A report last month in the Western Boring Views informs us that both Cornwall and Devon County Councils may be looking to take over from Whitehall the supervision of local rail services in their areas. All worthily localist, of course. Whether that approach works elsewhere depends on how good the fit is between railway geography and administrative geography. It would work better in some counties than in others. The current proposal that rail services in the South-East, from Brighton to King’s Lynn, be consolidated into one north-south franchise across London shows that there is no one-size-fits-all solution.

In Devon, a localist approach works well west of Exeter but less so to the east. And it is to the east, where the two main lines run in from Somerset, that the biggest growth in traffic seems likely to occur. After decades of an insensitive and destructive ‘Devonwall’ policy, Cornwall now seems set on the road to greater differentiation that, whatever the setbacks, will ultimately lead to substantial autonomy, if not outright independence. Even the setbacks along that road are creating a reaction that drives the process forward. So Devon looks increasingly eastwards. It shares a fire brigade with Somerset, and a Local Enterprise Partnership, the body responsible for economic development. The M5 corridor between Bridgwater and Exeter is one of the key growth points in western Wessex, as a journey along that route will confirm. And now the two counties share a very modest proposal for broadband too.  Not forgetting the Wessex Reinvestment Trust, now in its tenth year serving Devon, Dorset and Somerset.
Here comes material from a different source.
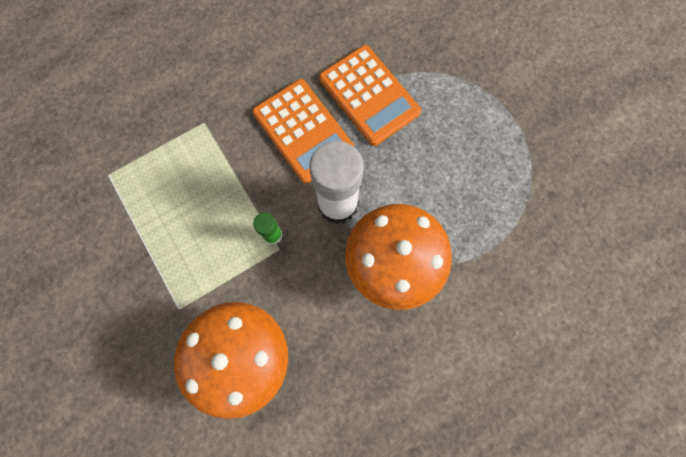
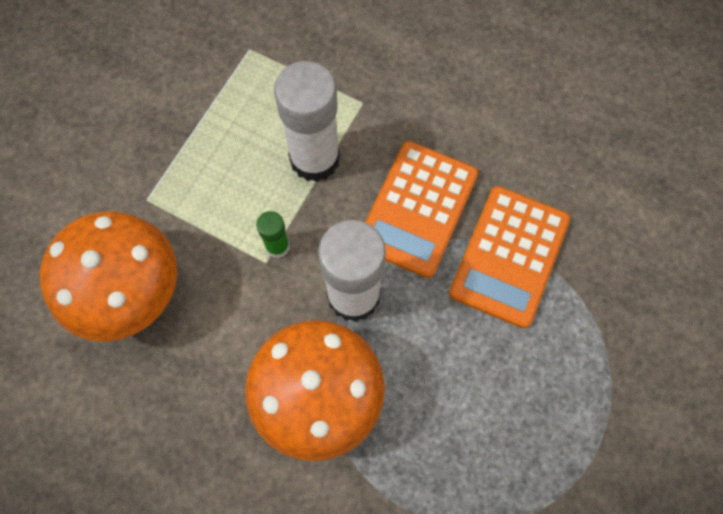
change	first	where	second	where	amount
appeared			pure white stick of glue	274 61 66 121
Within the assumptions of the Whitehall system, regional rail services can be managed locally, but only at a price. That price is continuing Whitehall control over strategic decisions that are unlikely ever to be taken locally, but which could be taken regionally, such as funding branch-line electrification. The powers of local councils aren’t envisaged as extending to big operational priorities, such as freight investment, only to such things as the fares structure or what colour to paint the stations. Substantial devolution it ain’t. Although the possibility of councils forming consortia to acquire extra powers is raised, so are the legal and financial difficulties in sustaining them. That’s what happens when you’ve already decided that you won’t even consider regional government.

Yet the question of what is the right balance between central and local control may perhaps be best answered regionally. Those ignorant of our British railway past or our European railway present may imagine that everything would grind to a halt unless controlled from a giant signal box in London. In fact, a wealth of experience has been gained over the past 200 years in passing rail traffic from one system to another and dealing with the problem of overlap through running powers and joint lines.

We have been here before, with Cornish Railways in the 1980’s and Wessex Trains in the 2000’s. Did we buy a return ticket? Because we need to get back to that kind of solution, one that was enormously popular with all but the powers that be. The Scottish and Welsh governments are making huge strides in creating a better rail system for their countries. We’re not. Is it a punishment for being English that all we’re prescribed is ongoing centralism that inhibits adaptation to circumstances, coupled with local fragmentation in a form that could potentially inconvenience the rail user for no real benefit? Over the next 50 years we shall need to be opening or re-opening thousands of miles of railway. Wessex can do it. But can Whitehall and its partners in under-ambition?